Oct 5, 2022 - News

Honoring the 125,284 Japanese Americans imprisoned in WWII

Japanese-American internees wave to friends departing by train from the Santa Anita Assembly Center at Santa Anita Racetrack in Arcadia, California, 1942.

The Santa Anita Racetrack was a temporary detention facility for some of the 120,000 Japanese Americans imprisioned.
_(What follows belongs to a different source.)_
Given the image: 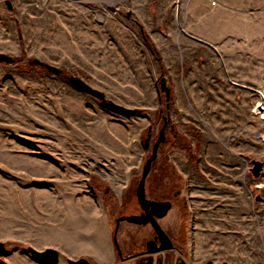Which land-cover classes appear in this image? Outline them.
I'll return each mask as SVG.
<instances>
[{"label":"rangeland","instance_id":"1","mask_svg":"<svg viewBox=\"0 0 264 264\" xmlns=\"http://www.w3.org/2000/svg\"><path fill=\"white\" fill-rule=\"evenodd\" d=\"M10 1L0 0V52L13 57L0 62V240L10 248L0 264H44L21 245L56 248L57 264L85 256L86 191L101 195L113 233L114 218L139 207L142 141L149 124L158 138L162 115L171 127L145 192H176L158 222L177 249L117 264H264V119L253 111L264 97V0H200L201 23L188 22V0ZM28 58L66 73L27 69ZM68 75L141 112L107 109ZM152 233L120 220L116 239L126 252Z\"/></svg>","mask_w":264,"mask_h":264},{"label":"water","instance_id":"2","mask_svg":"<svg viewBox=\"0 0 264 264\" xmlns=\"http://www.w3.org/2000/svg\"><path fill=\"white\" fill-rule=\"evenodd\" d=\"M5 5L7 8H12V3L10 0H4ZM13 57L9 54L4 52H0V62H12ZM47 67L50 68V65L47 64ZM55 73H59V69H52ZM68 82H70L74 87L78 90L93 95L94 97L98 98L100 103L105 106L107 109L118 113L123 116H131L135 114H139L141 110L136 107H127L122 104L116 103L113 100L107 98L101 90L91 86L85 80L77 75H68L67 77ZM160 89L164 90L165 93L168 92L164 77H161L159 80ZM260 93V100L256 102L253 107L254 112H259L260 116L264 119V104H263V94ZM164 126H162L159 130V137L153 143L149 156L145 159L144 164L142 166V171L140 177L137 181V185L135 188V196L139 206L142 209V212L138 214H124L117 216L115 218V226L113 228V241L115 244L117 254L122 257V252L116 240V233H117V226L120 220H126L131 223L135 224H146L149 223L152 227L153 231L155 232L154 239H150L146 241V252L153 253L157 251H163L165 249H170L173 247V244L166 234L164 229L158 222V218H161L166 215L167 211L171 208V201L166 200H156V199H149L146 197L145 193V179L148 175L151 164L153 160L156 158L157 154V145L163 141L164 134H163ZM152 133V126L151 124L148 125L146 136L142 141V147L147 149L149 147V142L151 139ZM262 140L264 141V135L261 136ZM252 166L250 167V171L252 172L253 176L257 177L260 174L262 169V162L258 159H252ZM158 239L159 244H157L156 240ZM20 249L26 253H28L34 260L44 263V264H57L59 261V252L56 248L52 246H46L42 249H38L31 245H21ZM10 251L9 246L2 240H0V258ZM67 264H88L89 261L86 257L80 256L77 258H66Z\"/></svg>","mask_w":264,"mask_h":264},{"label":"crops","instance_id":"3","mask_svg":"<svg viewBox=\"0 0 264 264\" xmlns=\"http://www.w3.org/2000/svg\"><path fill=\"white\" fill-rule=\"evenodd\" d=\"M198 2H200V0H188L186 5V17L188 18V22L192 20V17L198 20L199 23L202 22L203 16L200 14L201 5H199L202 4V1L200 3ZM196 5L199 6L196 7ZM205 7H207V5H205ZM196 33L198 32L196 31ZM78 202L85 206L89 217L88 225L90 224L91 226V228L90 226L88 227V231L85 232L86 234L83 238L85 243L83 242L84 245L82 246L84 249L81 250L84 251L79 250L78 253L81 252L80 254L87 256L91 264H117L112 240V228L101 195L93 192V190L86 191L81 195ZM64 255L67 256L70 255V253L66 252Z\"/></svg>","mask_w":264,"mask_h":264},{"label":"flooded vegetation","instance_id":"4","mask_svg":"<svg viewBox=\"0 0 264 264\" xmlns=\"http://www.w3.org/2000/svg\"><path fill=\"white\" fill-rule=\"evenodd\" d=\"M59 73H60V69H59ZM67 77V76H66ZM162 126H164V130H163V134H164V139H163V141H161L158 145H157V154H156V158H157V156H158V154H159V151L161 150V144L166 140V137H165V131L168 129V128H170L171 127V125H170V123L168 122V119H166V118H163V125ZM155 142V140H151L150 139V142H149V147H150V150H151V147H152V145H153V143ZM155 158V159H156ZM178 191V190H177ZM146 193V192H145ZM175 191H171V196H169V195H167V193L165 192V194H163V195H160V196H153L152 194H146V197H148L149 199H156V200H166V199H168V200H170L171 201V205H172V196H175ZM139 205V204H138ZM140 212H142V209H141V207L139 206L137 209H136V211H133V212H129V213H121V214H119V215H117V216H120V215H124V214H132V213H134V214H138V213H140ZM116 216V217H117ZM115 217V218H116ZM115 218H114V221H115ZM159 219V218H158ZM146 224H149V223H146ZM150 225V224H149ZM114 226H115V224H114ZM162 227V226H161ZM165 231V230H164ZM117 234V233H116ZM167 234V233H166ZM168 235V234H167ZM154 236H155V232L153 231V233L150 235V236H148L146 239H144L143 240V243L141 244V245H135L133 242L131 243V248L130 249H128V251H126V252H123V251H121L122 252V257H120L118 254H116L117 255V258H118V260H117V263H118V261H120V260H125V259H130V258H138L139 260H141V257L143 256V255H148V254H150L149 252H146V241H148V240H150V239H154ZM169 236V235H168ZM169 238H170V240H171V242H172V244H173V247L172 248H170V249H165V250H163V251H157V252H153V253H164L165 251H170V250H175V249H177V247H176V244L174 243V241H173V239H172V237L171 236H169ZM112 240H113V233H112ZM117 240V239H116ZM156 240V242H157V244H159V241H158V239H155ZM118 243V242H117ZM113 245H114V249H115V251H116V248H115V244H114V241H113ZM119 245V244H118ZM120 247V246H119ZM120 250H121V248H120ZM78 257H80V256H78ZM85 257V256H84ZM68 258V257H67ZM1 259V258H0ZM59 259H60V256H59ZM66 260V259H65ZM59 262V261H58ZM184 264V260L181 258V256H178V258H177V256L176 257H174V258H165L164 257V259H163V264ZM67 264V263H66Z\"/></svg>","mask_w":264,"mask_h":264},{"label":"trees","instance_id":"5","mask_svg":"<svg viewBox=\"0 0 264 264\" xmlns=\"http://www.w3.org/2000/svg\"><path fill=\"white\" fill-rule=\"evenodd\" d=\"M142 39H143L144 43L149 47V49L155 54L156 59L158 60L160 66L163 68V62H162V59L160 58L158 48L154 46V44H153V42L151 41L150 37L147 36L146 33H143V32H142ZM22 55H24V51H22ZM33 65H40V66L44 67L46 70H52L51 67L48 68V67H47V64H45V63H43V62H41V61H39V60H37V59H29V58H28V59L26 60V63H25L26 68H27V69L32 68L31 66H33ZM65 73H66V70L60 69V73H59V74H62V75H63V74H65ZM168 89H169V88H168ZM170 98H171V95L169 94V90H168V94L166 95V102H165V105H166L167 102H169ZM166 110H167V107H165V111H166ZM159 113L162 114L163 112L159 109ZM162 118H166V119H168L165 115H162ZM196 135H197V134H196ZM159 136H160V135H159ZM159 136H158V137H159ZM162 144H163V143H162ZM178 145H180V146L184 147L186 150H188V151H189V155H190V157H191L192 159H194V154H193V152H192L191 149H190L189 141H188L187 139H185L184 142H182L181 140H179V141H178ZM154 160H155V159H154ZM154 160H153V161H154Z\"/></svg>","mask_w":264,"mask_h":264}]
</instances>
Photo: Library of Congress/Corbis/VCG via Getty Images

More than 150 people, including two Virginians, gathered at a museum in Los Angeles late last month for the unveiling of the Ireichō, the book of names.

The big picture: The book lists the 125,284 Japanese Americans incarcerated at internment camps during World War II and will be on display at the Japanese American National Museum for the next year.

Why it matters: It is the first comprehensive list of the tens of thousands of Americans imprisoned for their Japanese heritage at one of the 75 sites across the country, including one at the Homestead resort in Hot Springs.

  • The book is more than 1,000 pages long and weighs 25 pounds, in part because soil collected from all 75 sites is embedded into its fabric.

Driving the news: No one knows for sure how many Virginians were interred in the camps, but through the book and the accompanying project, there's hope that will change, Emma Ito, director of education at Virginia Humanities, tells Axios.

  • Ito attended the event along with Richmonder Regina Boone, whose yearslong effort to find out what happened to her Japanesse-born grandfather was chronicled in a documentary in 2020.

Details: Ito, who wrote her master's thesis on the Japanese experience in Virginia, attended the unveiling as a representative for the roughly two dozen Japanese-born people held at the Homestead, who were mostly diplomats sent from D.C.

  • She was also there as a descendent, as her great, great grandmother was incarcerated in Utah.
  • Boone was there on behalf of her grandfather and provided soil from Fort Howard in Maryland, where she learned he was sent after being arrested near his home in Suffolk, per LAist.